The cohort enrolled 60 patients with a median age of 60 and a median number of 2 prior lines of therapy (range 1-4). Thirty-two patients (53%) had platinum-resistant disease with a platinum-free interval (PFI) of less than or equal to 6 months; 28 patients (47%) had platinum-sensitive disease – of which 20 patients (33%) had a PFI greater than 6 months and less than or equal to 12 months and 8 patients (13%) had a PFI greater than 12 months. The combination of mirvetuximab with bevacizumab in this cohort demonstrates promising anti-tumor activity with a favorable tolerability profile, particularly among patients with high levels of FRα expression, and is encouraging relative to outcomes with available therapies reported in similar populations.

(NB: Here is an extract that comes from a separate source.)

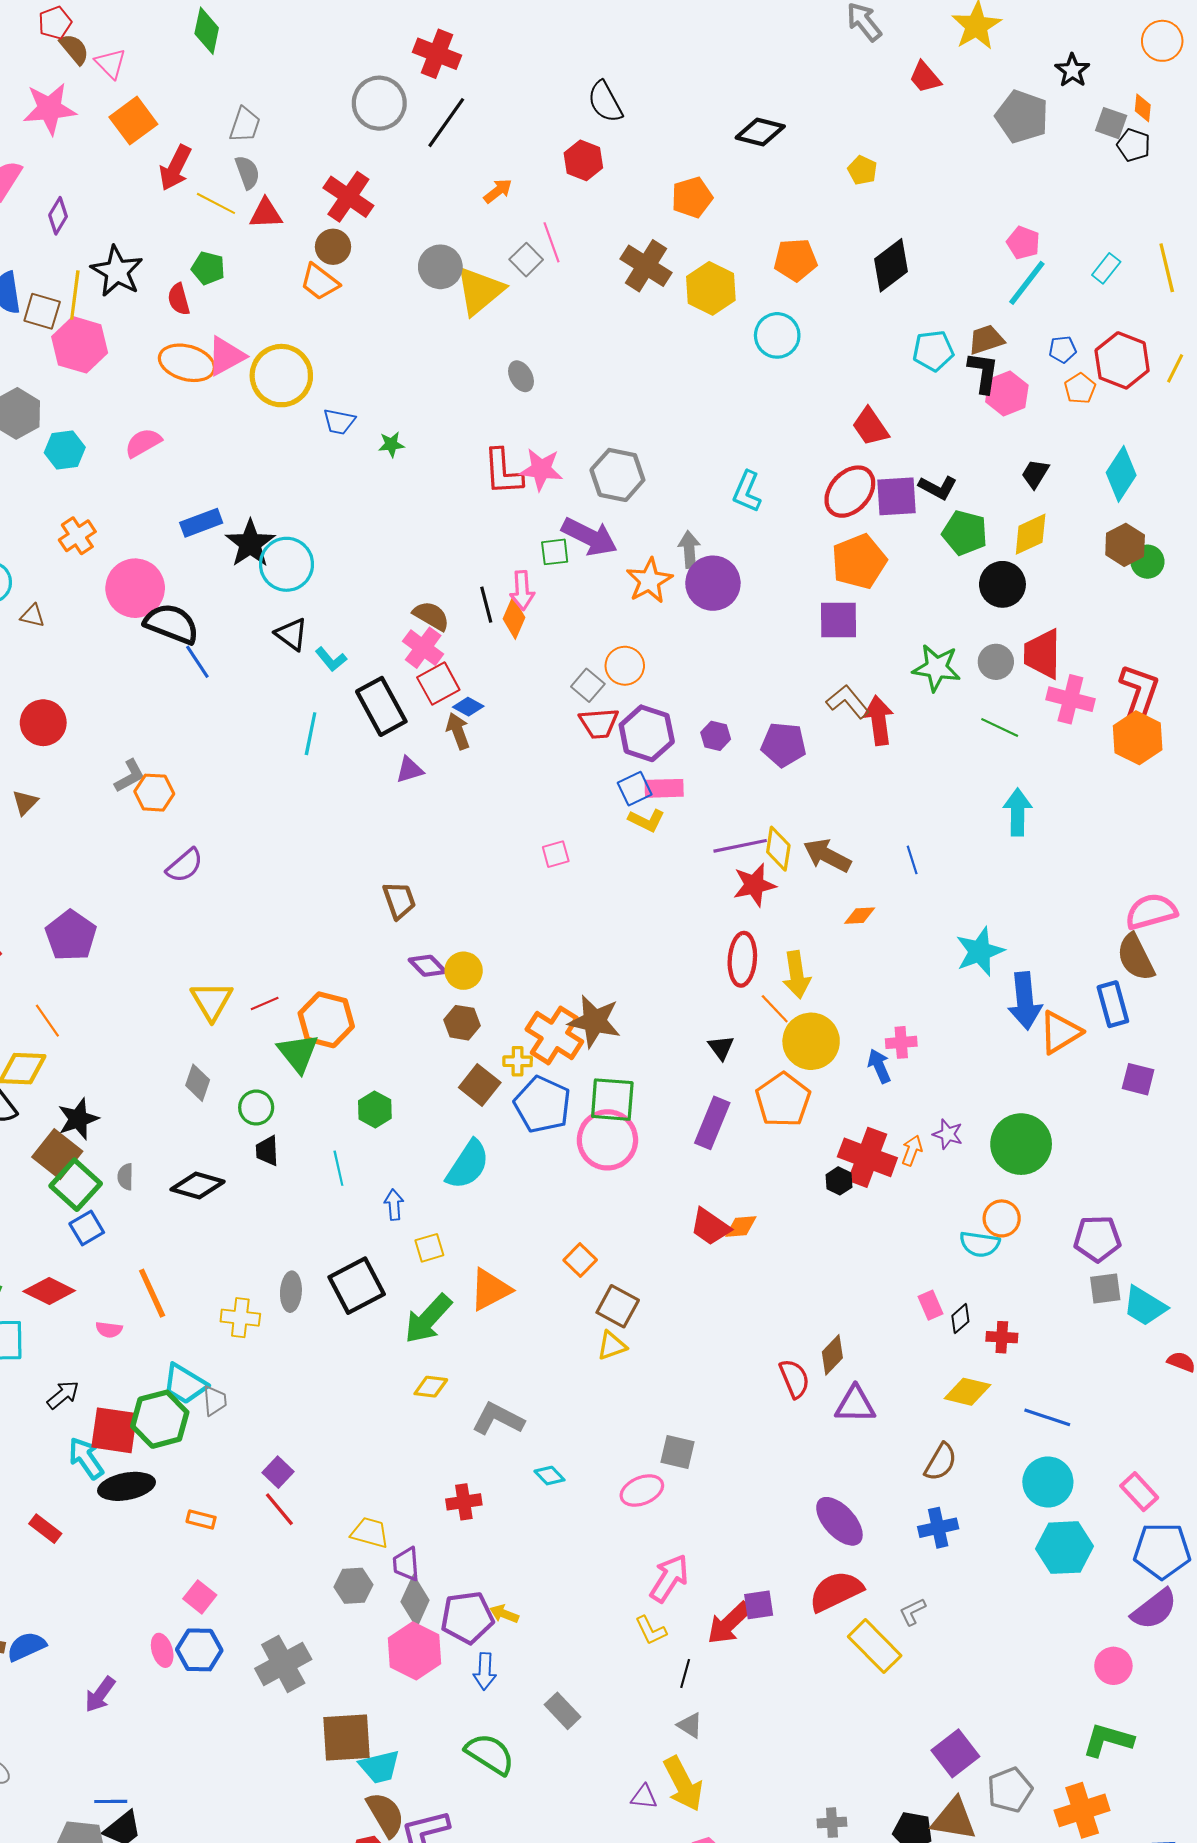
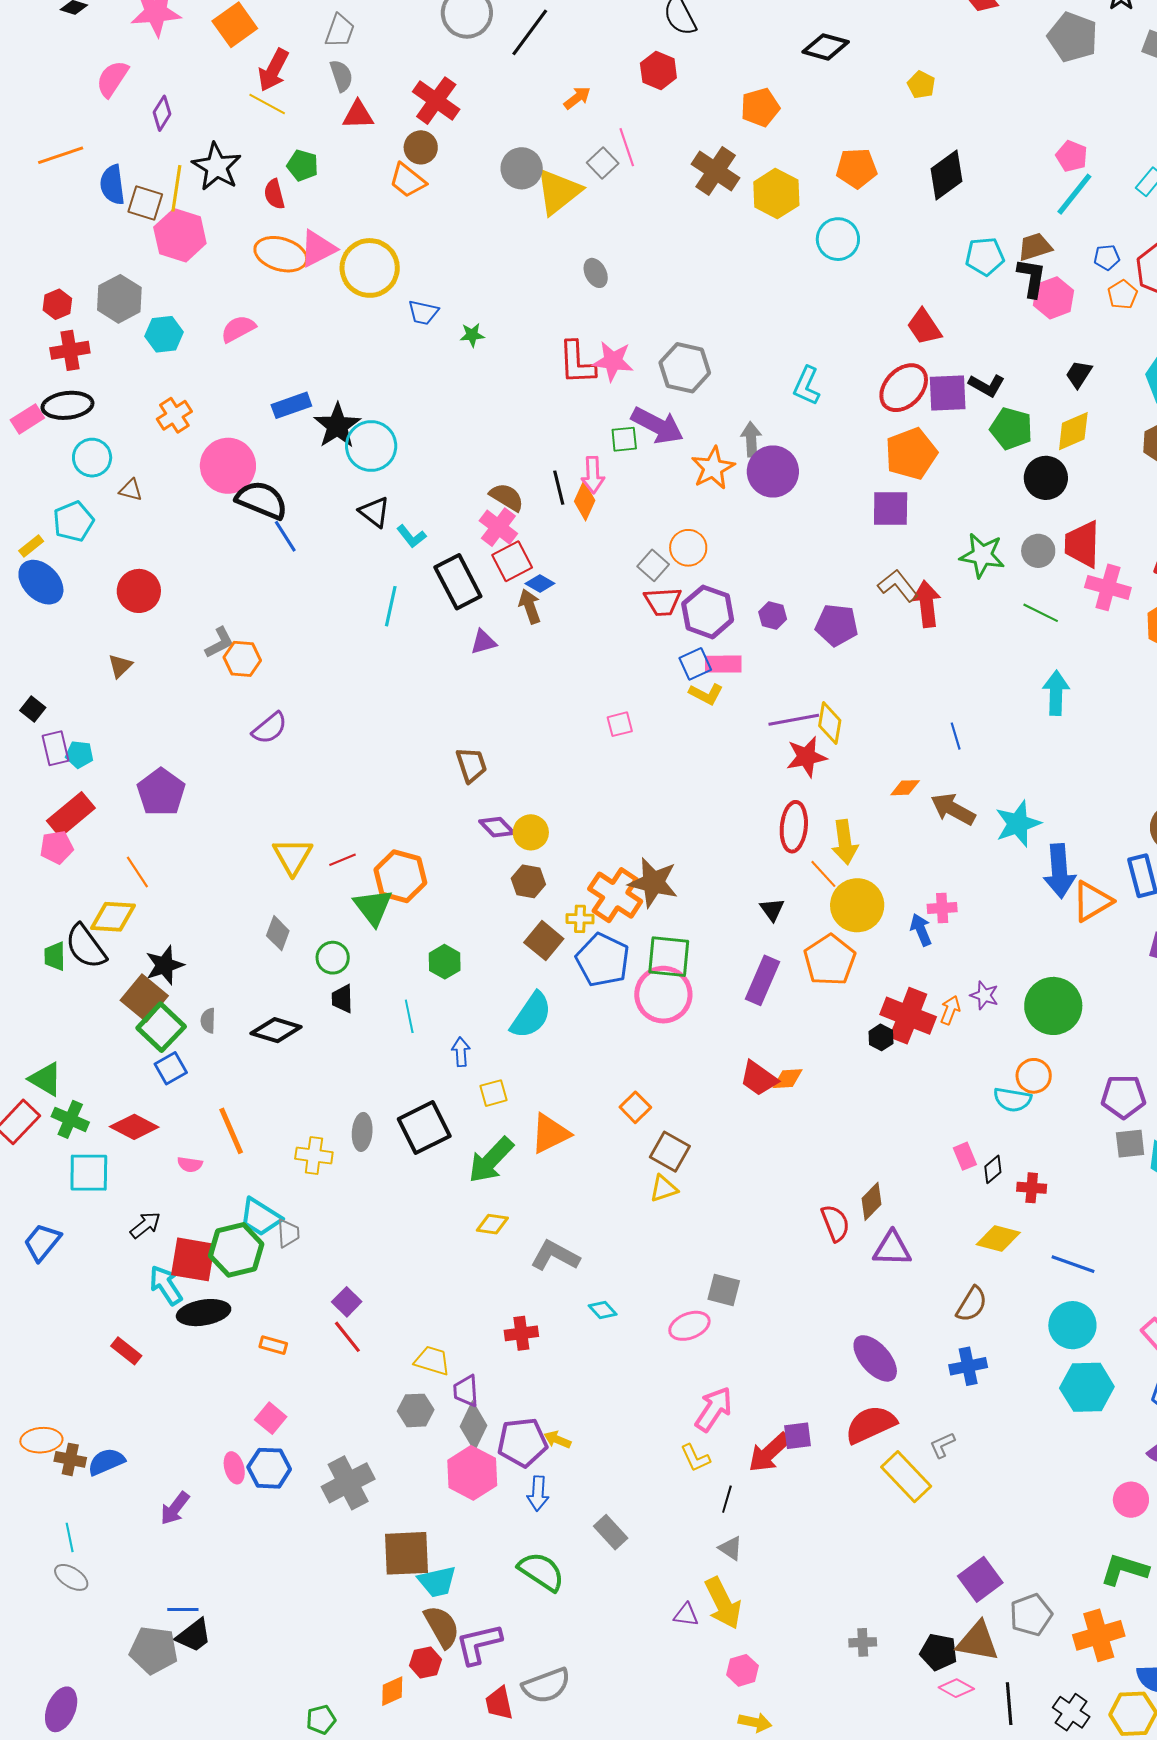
yellow line: (216, 203) -> (267, 104), moved
brown arrow: (827, 856) -> (953, 809), moved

In today’s oral presentation, key updated data include:

In the overall patient population, objective responses were seen in 28 patients and the confirmed overall response rate (ORR) was 47% (95% CI, 34, 60).
In patients with high FRα expression (n=33), the confirmed ORR was 64% (95% CI, 45, 80), with an ORR of 59% (95% CI, 33, 82) in the platinum-resistant subgroup (n=17), and 69% (95% CI, 41, 89) in the platinum-sensitive subgroup (n=16).

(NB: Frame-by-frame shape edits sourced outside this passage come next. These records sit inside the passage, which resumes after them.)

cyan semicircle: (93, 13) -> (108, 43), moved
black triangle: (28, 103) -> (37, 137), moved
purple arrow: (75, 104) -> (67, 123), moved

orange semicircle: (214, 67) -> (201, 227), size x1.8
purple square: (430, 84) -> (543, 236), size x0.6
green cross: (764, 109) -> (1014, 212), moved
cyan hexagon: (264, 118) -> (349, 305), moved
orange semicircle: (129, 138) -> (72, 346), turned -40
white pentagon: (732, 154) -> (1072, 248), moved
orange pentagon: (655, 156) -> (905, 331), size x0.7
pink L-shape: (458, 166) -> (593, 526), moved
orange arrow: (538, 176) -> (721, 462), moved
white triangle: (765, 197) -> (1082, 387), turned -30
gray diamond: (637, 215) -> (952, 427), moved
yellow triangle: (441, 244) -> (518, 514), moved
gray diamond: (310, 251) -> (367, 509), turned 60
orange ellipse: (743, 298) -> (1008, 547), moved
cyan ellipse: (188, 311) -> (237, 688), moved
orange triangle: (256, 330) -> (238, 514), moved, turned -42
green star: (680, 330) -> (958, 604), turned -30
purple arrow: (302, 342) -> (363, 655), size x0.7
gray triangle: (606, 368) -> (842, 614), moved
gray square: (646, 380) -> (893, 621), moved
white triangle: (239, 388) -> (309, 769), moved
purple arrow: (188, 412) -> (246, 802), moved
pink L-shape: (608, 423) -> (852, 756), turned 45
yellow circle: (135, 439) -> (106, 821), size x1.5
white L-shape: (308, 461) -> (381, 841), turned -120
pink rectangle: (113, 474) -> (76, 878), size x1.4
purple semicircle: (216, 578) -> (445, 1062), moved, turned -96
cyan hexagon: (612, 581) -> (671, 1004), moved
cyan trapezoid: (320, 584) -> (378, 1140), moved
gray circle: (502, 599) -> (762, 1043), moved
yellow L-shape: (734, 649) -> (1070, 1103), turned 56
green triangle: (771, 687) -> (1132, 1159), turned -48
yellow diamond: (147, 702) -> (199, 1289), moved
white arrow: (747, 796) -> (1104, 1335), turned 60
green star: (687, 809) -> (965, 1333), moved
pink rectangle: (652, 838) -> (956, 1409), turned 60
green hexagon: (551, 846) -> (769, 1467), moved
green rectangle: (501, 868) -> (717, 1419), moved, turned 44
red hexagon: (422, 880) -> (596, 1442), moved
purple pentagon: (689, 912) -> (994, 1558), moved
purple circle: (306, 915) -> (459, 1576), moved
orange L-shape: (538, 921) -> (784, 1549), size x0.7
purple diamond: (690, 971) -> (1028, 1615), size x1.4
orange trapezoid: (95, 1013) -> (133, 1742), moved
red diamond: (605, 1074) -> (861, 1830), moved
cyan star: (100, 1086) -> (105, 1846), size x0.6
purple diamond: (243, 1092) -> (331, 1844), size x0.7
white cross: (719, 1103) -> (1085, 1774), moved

With a median follow-up of 8.5 months and nearly half of patients with high FRα expression remaining on study, the duration of response and progression-free survival data are immature.
The adverse events (AEs) observed with the doublet were manageable and consistent with the side effect profiles of each agent. The most common treatment-related AEs were low-grade, including diarrhea, blurred vision, fatigue, and nausea; grade 3+ AEs were infrequent.

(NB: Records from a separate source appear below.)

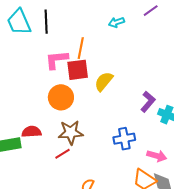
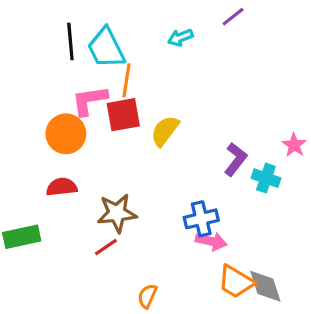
cyan trapezoid: (19, 22) -> (106, 48), moved
orange circle: (61, 97) -> (66, 134), moved
red semicircle: (32, 132) -> (62, 187), moved
pink arrow: (157, 156) -> (211, 241), moved

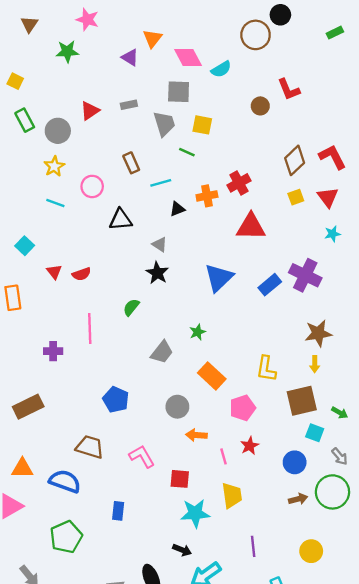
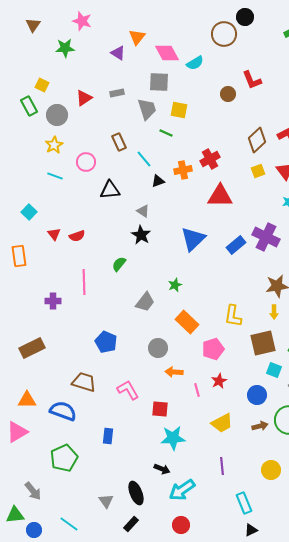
yellow square: (15, 81) -> (42, 85), moved
cyan line: (161, 183) -> (144, 159), turned 66
yellow trapezoid: (232, 495) -> (222, 423), moved, turned 70

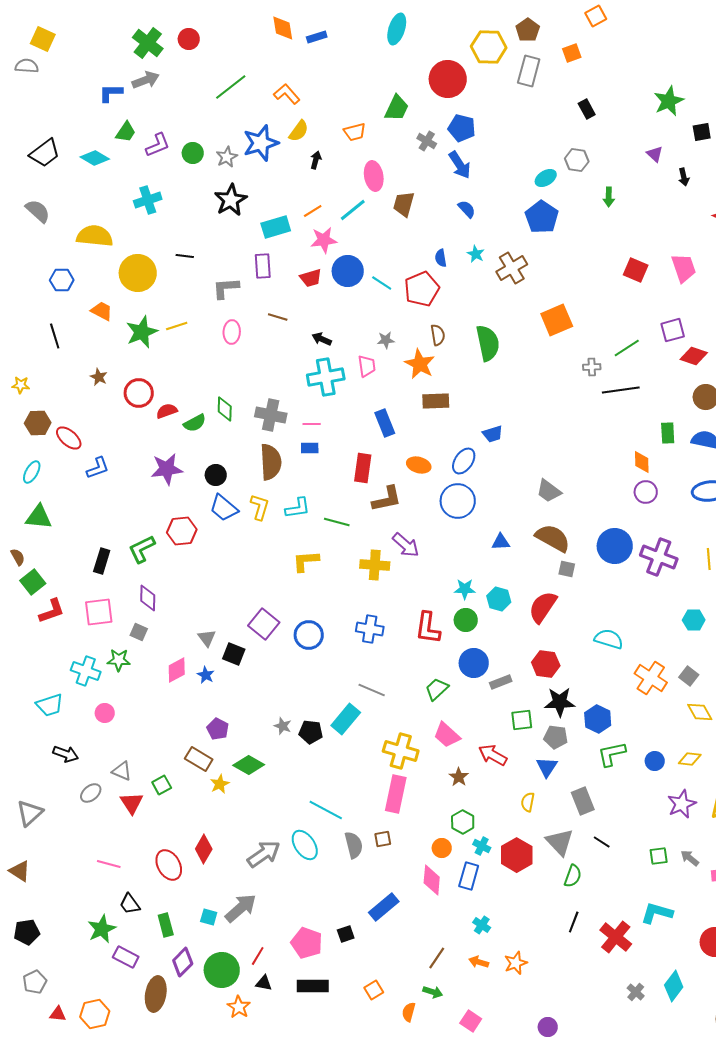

"Effective, tolerable treatment options for patients with recurrent ovarian cancer unfortunately remain limited," explained David O’Malley, MD, Professor, Division Director of Gynecology Oncology and Co-Director of the Gyn Onc Phase 1 Program, James Cancer Center and The Ohio State University Wexner Medical Center, and FORWARD II Principal Investigator. "These promising results confirm previously reported mirvetuximab plus bevacizumab data demonstrating a deeper and more durable tumor burden reduction in women whose tumors express high levels of FRα. These results add to the body of evidence that mirvetuximab can potentially be used to treat a broader patient population. I look forward to further evaluating these data as they mature."

Additional information can be found at www.asco.org.

ABOUT FORWARD II
FORWARD II is a Phase 1b/2 study of mirvetuximab in combination with Avastin (bevacizumab), carboplatin, or Keytruda (pembrolizumab) in patients with FRα-positive recurrent epithelial ovarian, primary peritoneal, or fallopian tube cancers, as well as a triplet combination of mirvetuximab plus carboplatin and bevacizumab in patients with FRα-positive platinum-sensitive ovarian cancer.

ABOUT MIRVETUXIMAB SORAVTANSINE
Mirvetuximab soravtansine (IMGN853) is an antibody-drug conjugate (ADC) comprising a folate receptor alpha (FRα)-binding antibody, cleavable linker, and the maytansinoid DM4, a potent tubulin-targeting agent to kill the targeted cancer cells.